The missionaries’ target population was the famous Church of the East, the Nestorian Church, or self-labelled “Syrians,” who spread the Christian gospel from the Near East all the way to China by the seventy century. The American missionaries sought “to ‘reform’ and ‘revive’ the ancient Church of the East by establishing schools, publishing and distributing literature in the vernacular, and preaching a penitential return to ‘biblical Christianity’” [American evangelical Christianity](5). The missionaries hoped that awakening these supposedly nominal Christians would create a group of indigenous Asian Protestants who could successfully convert nearby Eastern Rite Catholics, and even Muslims. While the American mission did eventually amass enough members to start the Syrian Evangelical Church in the 1860s, most people in northern Mesopotamia did not embrace American Protestant Christianity (31).

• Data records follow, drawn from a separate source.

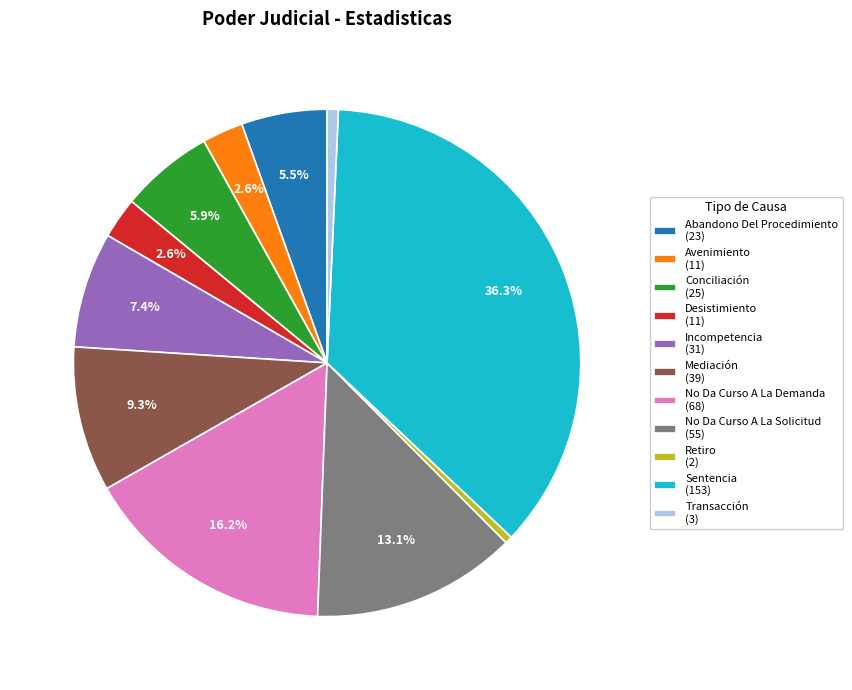

What percentage is the Avenimiento slice, to the nearest percent?

3%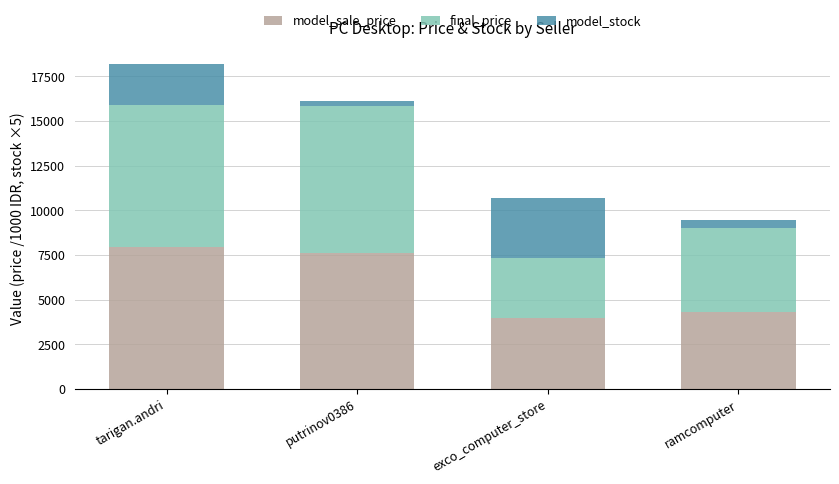

How many distinct data groups are displayed?

3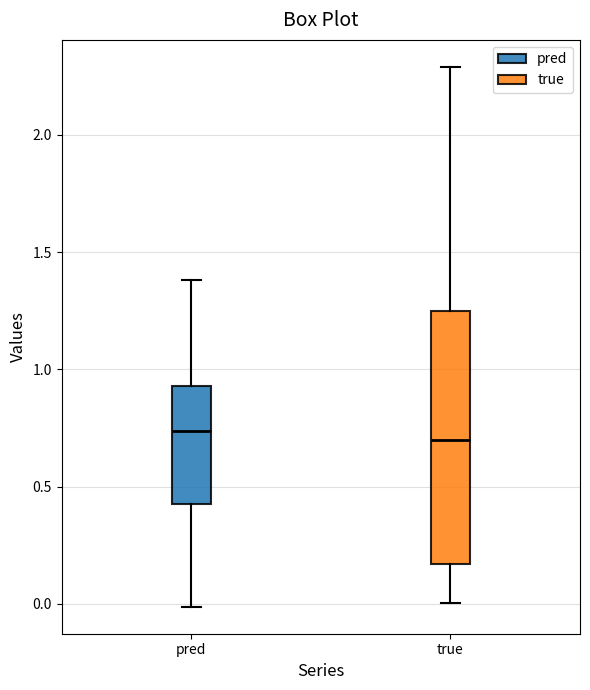

Where does the median line of the box for pred sit on the y-axis? The values are not printed on the chart, so give them approximately, as read against the axis.

0.75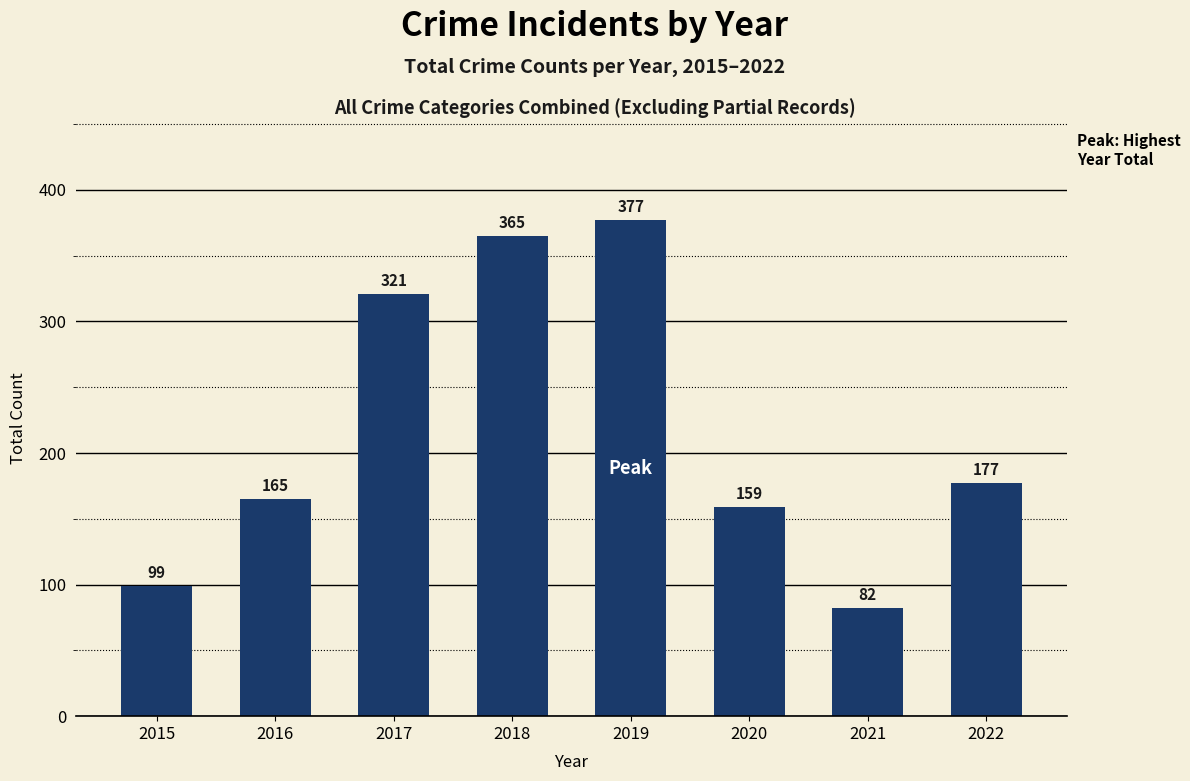

Rank the categories by value from lowest to highest.

2021, 2015, 2020, 2016, 2022, 2017, 2018, 2019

Becker does not focus on the mission’s failure to convert the populace, but rather on the fact that American missionaries “unintentionally aided in the transformation of their audiences by drawing them into the discursive nexus of modernity. Nineteenth-century missions were voluntary, international organizations with a universalist tendency that while spreading the Gospel advocated ideas of liberty, progress, and Enlightenment” (19). In other words, the Protestant mission provided average men and women—not just the clergy—with the opportunity to learn in its schools and seminaries and print works in the Neo-Aramaic dialect. These factors were an important catalyst in their formation of a distinct Assyrian national identity by the beginning of the twentieth century. Possibly the most significant contribution that Becker makes to the theoretical study of religion is his notion that the categories of religion and modernity help to define one another in constructive ways rather than modernity resulting in a decline of the influence of religion.
Becker, a philologist of classical languages as well as a top notch historian, also renders Americanists a great service by delving into the journals of missionaries and indigenous assistants, Bibles, tracts, and other sources written in Neo-Aramaic. He claims that Neo-Aramaic is a language with which most scholars are unfamiliar, which results in a lack of attention given to the treasure trove of archival material relating to the missionary movement (6). Analyzing the sources of indigenous religious communities that American missionaries target and not just English language primary and secondary sources is reminiscent of the approach that Ussama Makdisi uses in his Artillery of Heaven: American Missionaries and the Failed Conversion of the Middle East (Cornell University Press, 2009) when he examines Maronite Christian sources written in Arabic during the ABCFM’s ministry on Mount Lebanon in the late nineteenth century. While Becker’s book is too long and complex to use in a class for undergraduates, I highly recommend the work to scholarly theoreticians of religion, as well as American religious historians and historians of Christian missions.
Jacob Hicks is most recently instructor of American religious history at Florida State University.